In cylindrical coordinates, we have $r^2=x^2+y^2$ , so that

$z = \pm \sqrt{2-r^2} = \pm \sqrt{2-x^2-y^2}$

correspond to the upper and lower halves of a sphere with radius $\sqrt2$ . In spherical coordinates, this sphere is $\rho=\sqrt2$ .

$1 \le r \le \sqrt2$ means our region is between two cylinders with radius 1 and $\sqrt2$ . In spherical coordinates, the inner cylinder has equation

$x^2+y^2 = 1 \implies \rho^2\cos^2(\theta) \sin^2(\phi) + \rho^2\sin^2(\theta) \sin^2(\phi) = \rho^2 \sin^2(\phi) = 1 \\\\ \implies \rho^2 = \csc^2(\phi) \\\\ \implies \rho = \csc(\phi)$

This cylinder meets the sphere when

$x^2 + y^2 + z^2 = 1 + z^2 = 2 \implies z^2 = 1 \\\\ \implies \rho^2 \cos^2(\phi) = 1 \\\\ \implies \rho^2 = \sec^2(\phi) \\\\ \implies \rho = \sec(\phi)$

which occurs at

$\csc(\phi) = \sec(\phi) \implies \tan(\phi) = 1 \implies \phi = \dfrac\pi4+n\pi$

where $n\in\Bbb Z$ . Then $\frac\pi4\le\phi\le\frac{3\pi}4$ .

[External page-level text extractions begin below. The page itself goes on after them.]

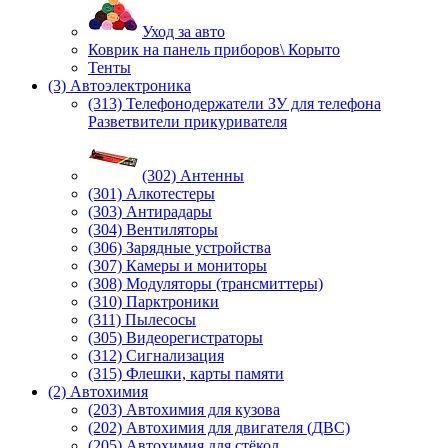
Уход за авто
Коврик на панель приборов\ Корыто
Тенты
(3) Автоэлектроника
(313) Телефонодержатели ЗУ для телефона
Разветвители прикуривателя
(302) Антенны
(301) Алкотестеры
(303) Антирадары
(304) Вентиляторы
(306) Зарядные устройства
(307) Камеры и мониторы
(308) Модуляторы (трансмиттеры)
(310) Парктроники
(311) Пылесосы
(305) Видеорегистраторы
(312) Сигнализация
(315) Флешки, карты памяти
(2) Автохимия
(203) Автохимия для кузова
(202) Автохимия для двигателя (ДВС)
(205) Автохимия для стёкол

The volume element transforms to

$dx\,dy\,dz = r\,dr\,d\theta\,dz = \rho^2 \sin(\phi) \, d\rho \, d\theta \, d\phi$

Putting everything together, we have

$\displaystyle \int_0^{2\pi} \int_1^{\sqrt2} \int_{-\sqrt{2-r^2}}^{\sqrt{2-r^2}} r \, dz \, dr \, d\theta = \boxed{\int_0^{2\pi} \int_{\pi/4}^{3\pi/4} \int_{\csc(\phi)}^{\sqrt2} \rho^2 \sin(\phi) \, d\rho \, d\phi \, d\theta} = \frac{4\pi}3$